Our study carries substantial clinical significance. Our findings suggest that serum LP(a) level is a predictive factor for END post-thrombolysis in AIS. Reducing serum LP(a) to a certain level may prevent END and the poor short-term functional outcomes of thrombolysis. Besides, our study also provides potential targets for therapeutic intervention to improve the outcomes of patients with AIS patients with END. However, this hypothesis should be validated in future studies.
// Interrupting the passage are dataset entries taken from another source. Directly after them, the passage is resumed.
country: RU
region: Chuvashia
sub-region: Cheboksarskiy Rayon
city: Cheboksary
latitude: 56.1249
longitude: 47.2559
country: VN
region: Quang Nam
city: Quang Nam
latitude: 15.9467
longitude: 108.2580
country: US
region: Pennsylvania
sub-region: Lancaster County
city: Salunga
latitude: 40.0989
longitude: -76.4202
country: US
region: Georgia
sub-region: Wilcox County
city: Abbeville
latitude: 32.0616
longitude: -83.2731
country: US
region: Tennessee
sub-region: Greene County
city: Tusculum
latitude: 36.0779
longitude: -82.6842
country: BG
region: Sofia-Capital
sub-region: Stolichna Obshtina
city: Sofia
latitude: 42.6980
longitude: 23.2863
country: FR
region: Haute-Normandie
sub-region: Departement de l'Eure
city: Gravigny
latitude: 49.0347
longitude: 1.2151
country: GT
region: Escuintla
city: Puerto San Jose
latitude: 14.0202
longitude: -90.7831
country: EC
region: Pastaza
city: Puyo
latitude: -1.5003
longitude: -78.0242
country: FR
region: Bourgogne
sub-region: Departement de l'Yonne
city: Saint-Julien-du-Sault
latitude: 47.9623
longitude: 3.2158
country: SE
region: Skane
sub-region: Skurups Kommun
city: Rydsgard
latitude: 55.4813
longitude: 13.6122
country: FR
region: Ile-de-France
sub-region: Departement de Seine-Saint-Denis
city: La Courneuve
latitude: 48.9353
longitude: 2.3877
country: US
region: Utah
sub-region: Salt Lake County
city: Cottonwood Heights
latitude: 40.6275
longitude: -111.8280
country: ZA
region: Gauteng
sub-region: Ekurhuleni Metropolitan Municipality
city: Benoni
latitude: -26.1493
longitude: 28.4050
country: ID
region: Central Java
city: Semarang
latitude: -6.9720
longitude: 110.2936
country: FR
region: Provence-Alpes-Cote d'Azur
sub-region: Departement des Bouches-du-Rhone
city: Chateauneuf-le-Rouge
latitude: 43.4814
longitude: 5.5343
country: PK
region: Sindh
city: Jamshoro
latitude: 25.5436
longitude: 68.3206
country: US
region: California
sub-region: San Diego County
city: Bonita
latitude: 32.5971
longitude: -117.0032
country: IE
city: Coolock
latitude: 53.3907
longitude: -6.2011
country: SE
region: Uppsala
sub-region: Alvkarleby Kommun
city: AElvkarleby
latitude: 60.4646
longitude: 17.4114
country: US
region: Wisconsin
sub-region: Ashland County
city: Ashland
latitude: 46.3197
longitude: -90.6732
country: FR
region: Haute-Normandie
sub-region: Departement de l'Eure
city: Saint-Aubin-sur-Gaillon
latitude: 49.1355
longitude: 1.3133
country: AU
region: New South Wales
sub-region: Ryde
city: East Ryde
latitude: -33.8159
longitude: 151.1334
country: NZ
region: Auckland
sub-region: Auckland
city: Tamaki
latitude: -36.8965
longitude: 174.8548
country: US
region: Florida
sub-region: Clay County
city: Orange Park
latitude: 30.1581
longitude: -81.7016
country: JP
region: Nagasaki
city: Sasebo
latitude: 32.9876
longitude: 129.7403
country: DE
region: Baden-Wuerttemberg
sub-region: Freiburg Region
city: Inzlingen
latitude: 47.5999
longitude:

Our study had several limitations. First, this was a single-center prospective study with a small sample size, and further research with larger cohorts and follow-up is required in the future, especially in extremely elderly population since the demographics and risk factors are quite different in this age segment.23 Second, our study did not include laboratory animal experiments to explore the mechanistic pathways underlying the association between apolipoproteins and intracranial pathophysiological changes after thrombosis. Third, no intervention was performed on LP(a) for comparison, which requires further clinical trial. Fourth, due to the exclusion of thrombectomy, some severe cases with large vessel occlusion were not included, which may have led to a bias in the study population. Fifth, our study did not stratify patients based on the cerebral artery territory involved. Since the stroke location could affect prognosis,24 future studies could benefit from considering the topography of cerebral infarcts to see if the predictive value of LP(a) varies by stroke location.

Conclusion

In summary, our study found that serum LP(a) level was an independent factor for END post-thrombolysis, and it could be reasonable to control the LP(a) level below 300 mg/L to avoid END, offering insights into the pathophysiological mechanisms of END post-thrombolysis, and potential strategies to reduce this risk. Future research could explore interventions targeting LP(a) reduction to assess if this decreases the risk of END. Additionally, studying the interaction of LP(a) with other biomarkers of inflammation and thrombosis in diverse populations could provide further insights into the pathophysiology of END.

Data Sharing Statement

The data presented in this manuscript were acquired for this study. Due to privacy issues, it is not available to the community via an open repository. The datasets generated in this study are available from the corresponding author upon reasonable request. Considerations are made based on a review of the reasons for requesting data and procedures to ensure data privacy.

Funding

This work was supported by the Zhejiang Provincial Traditional Chinese Medicine Science and Technology Project (2021ZA102) and The Fifth Batch of National Traditional Chinese Medicine Excellent Clinical Talents Training Project (Announcement from the Personnel and Education Department of the National Administration of Traditional Chinese Medicine. No. 2022-1).

Disclosure

The authors report no conflicts of interest in this work.